*Instructions for the task*
In the entries below, print exactly the lines from the first through the one with "Adding my support", both included, and none of the pictures.

[Saved data entries]
┄┄┄┄┄┄┄┄┄┄┄┄┄┄┄┄┄┄┄┄
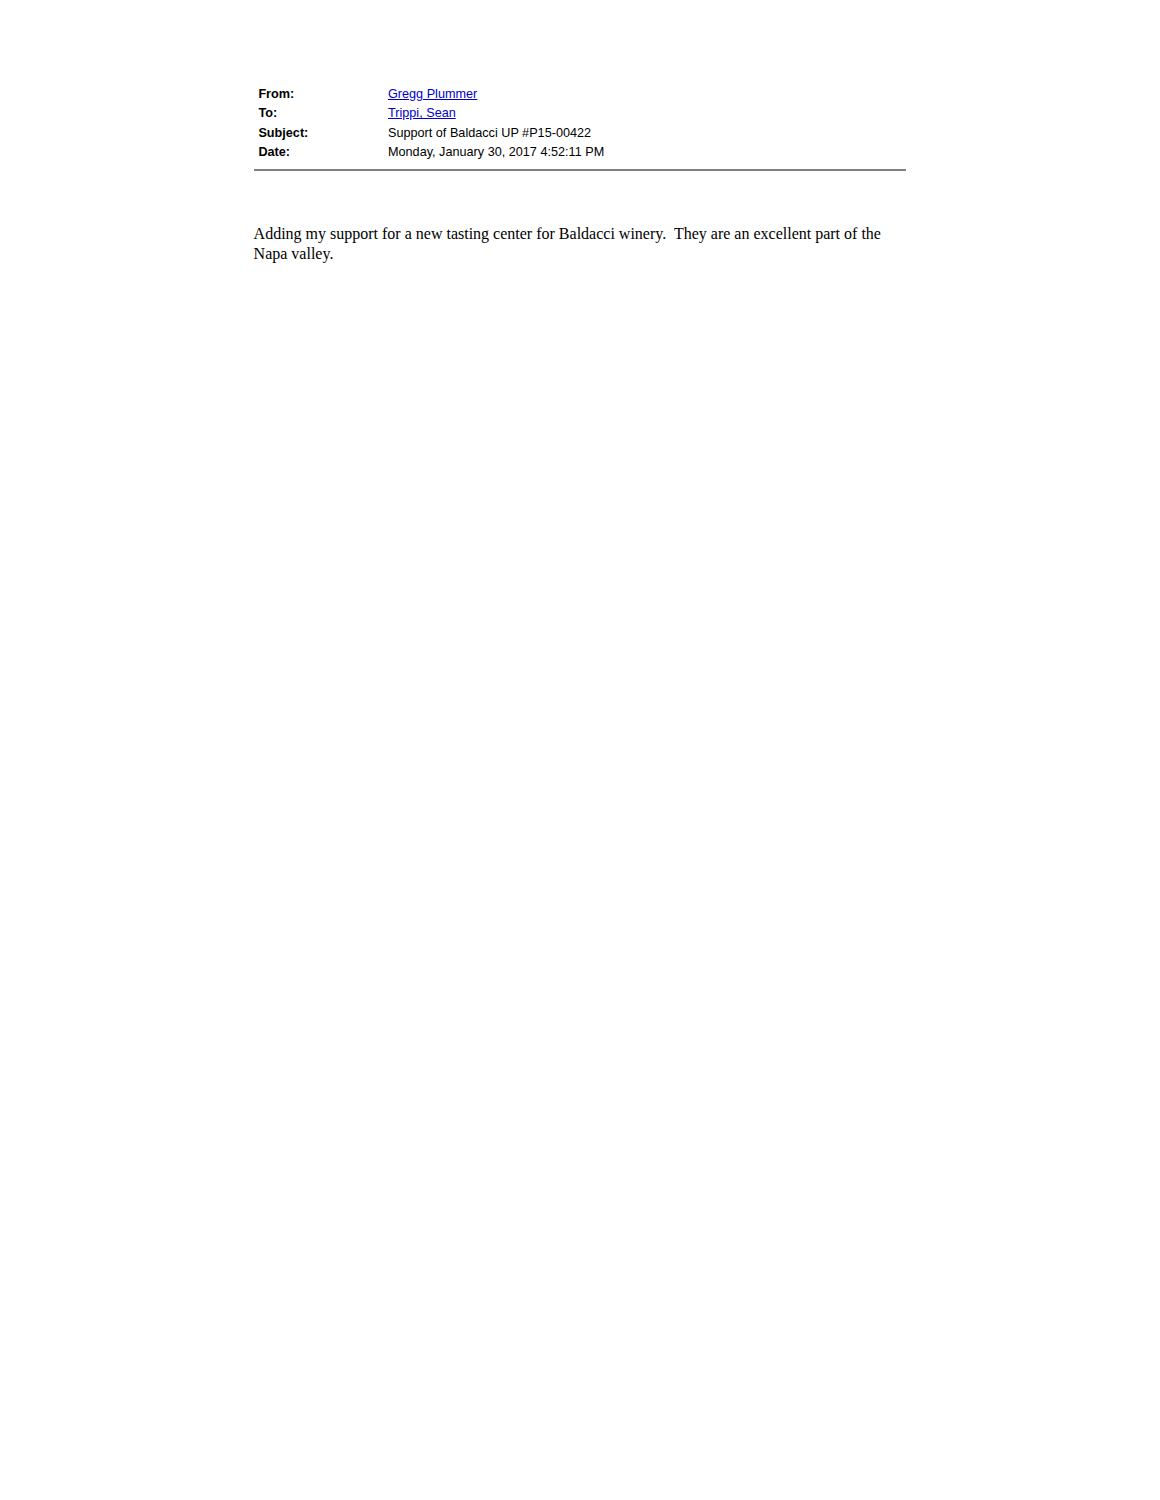| From: | Gregg Plummer |
| To: | Trippi, Sean |
| Subject: | Support of Baldacci UP #P15-00422 |
| Date: | Monday, January 30, 2017 4:52:11 PM |
Adding my support for a new tasting center for Baldacci winery. They are an excellent part of the Napa valley.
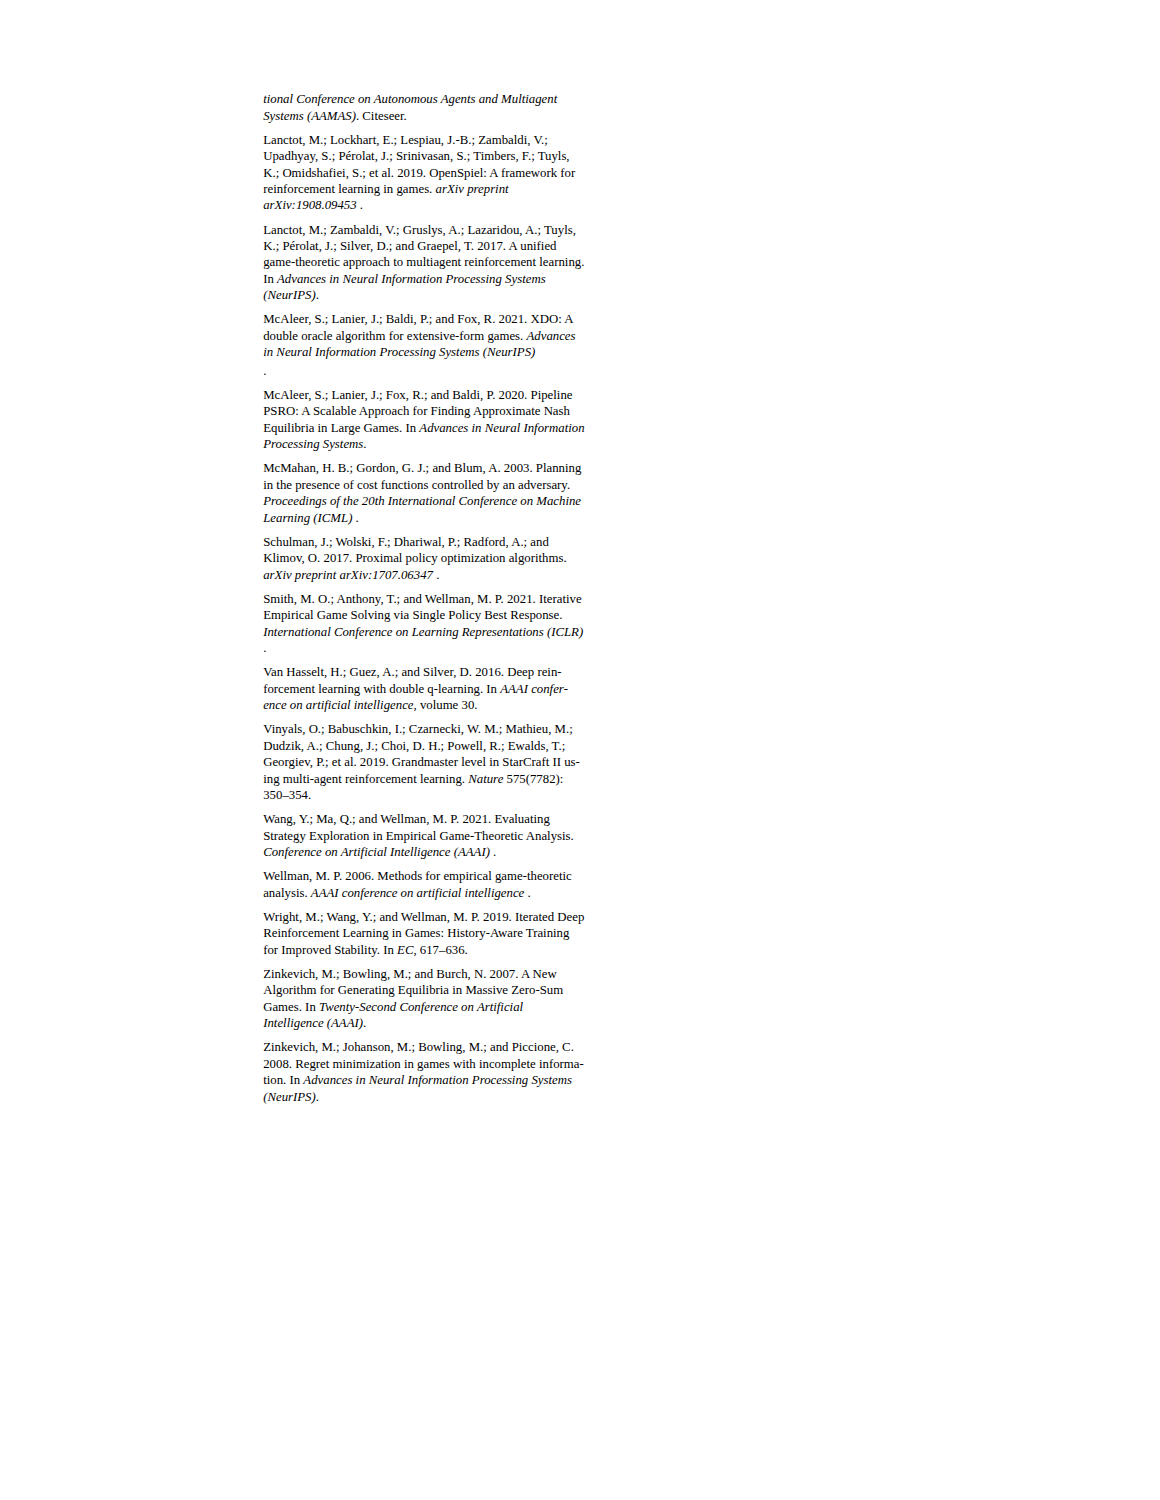tional Conference on Autonomous Agents and Multiagent Systems (AAMAS). Citeseer.
Lanctot, M.; Lockhart, E.; Lespiau, J.-B.; Zambaldi, V.; Upadhyay, S.; Pérolat, J.; Srinivasan, S.; Timbers, F.; Tuyls, K.; Omidshafiei, S.; et al. 2019. OpenSpiel: A framework for reinforcement learning in games. arXiv preprint arXiv:1908.09453 .
Lanctot, M.; Zambaldi, V.; Gruslys, A.; Lazaridou, A.; Tuyls, K.; Pérolat, J.; Silver, D.; and Graepel, T. 2017. A unified game-theoretic approach to multiagent reinforcement learning. In Advances in Neural Information Processing Systems (NeurIPS).
McAleer, S.; Lanier, J.; Baldi, P.; and Fox, R. 2021. XDO: A double oracle algorithm for extensive-form games. Advances in Neural Information Processing Systems (NeurIPS)
.
McAleer, S.; Lanier, J.; Fox, R.; and Baldi, P. 2020. Pipeline PSRO: A Scalable Approach for Finding Approximate Nash Equilibria in Large Games. In Advances in Neural Information Processing Systems.
McMahan, H. B.; Gordon, G. J.; and Blum, A. 2003. Planning in the presence of cost functions controlled by an adversary. Proceedings of the 20th International Conference on Machine Learning (ICML) .
Schulman, J.; Wolski, F.; Dhariwal, P.; Radford, A.; and Klimov, O. 2017. Proximal policy optimization algorithms. arXiv preprint arXiv:1707.06347 .
Smith, M. O.; Anthony, T.; and Wellman, M. P. 2021. Iterative Empirical Game Solving via Single Policy Best Response. International Conference on Learning Representations (ICLR) .
Van Hasselt, H.; Guez, A.; and Silver, D. 2016. Deep reinforcement learning with double q-learning. In AAAI conference on artificial intelligence, volume 30.
Vinyals, O.; Babuschkin, I.; Czarnecki, W. M.; Mathieu, M.; Dudzik, A.; Chung, J.; Choi, D. H.; Powell, R.; Ewalds, T.; Georgiev, P.; et al. 2019. Grandmaster level in StarCraft II using multi-agent reinforcement learning. Nature 575(7782): 350–354.
Wang, Y.; Ma, Q.; and Wellman, M. P. 2021. Evaluating Strategy Exploration in Empirical Game-Theoretic Analysis. Conference on Artificial Intelligence (AAAI) .
Wellman, M. P. 2006. Methods for empirical game-theoretic analysis. AAAI conference on artificial intelligence .
Wright, M.; Wang, Y.; and Wellman, M. P. 2019. Iterated Deep Reinforcement Learning in Games: History-Aware Training for Improved Stability. In EC, 617–636.
Zinkevich, M.; Bowling, M.; and Burch, N. 2007. A New Algorithm for Generating Equilibria in Massive Zero-Sum Games. In Twenty-Second Conference on Artificial Intelligence (AAAI).
Zinkevich, M.; Johanson, M.; Bowling, M.; and Piccione, C. 2008. Regret minimization in games with incomplete information. In Advances in Neural Information Processing Systems (NeurIPS).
┄┄┄┄┄┄┄┄┄┄┄┄┄┄┄┄┄┄┄┄
*Solution to this task*
| From: | Gregg Plummer |
| To: | Trippi, Sean |
| Subject: | Support of Baldacci UP #P15-00422 |
| Date: | Monday, January 30, 2017 4:52:11 PM |
Adding my support for a new tasting center for Baldacci winery. They are an excellent part of the Napa valley.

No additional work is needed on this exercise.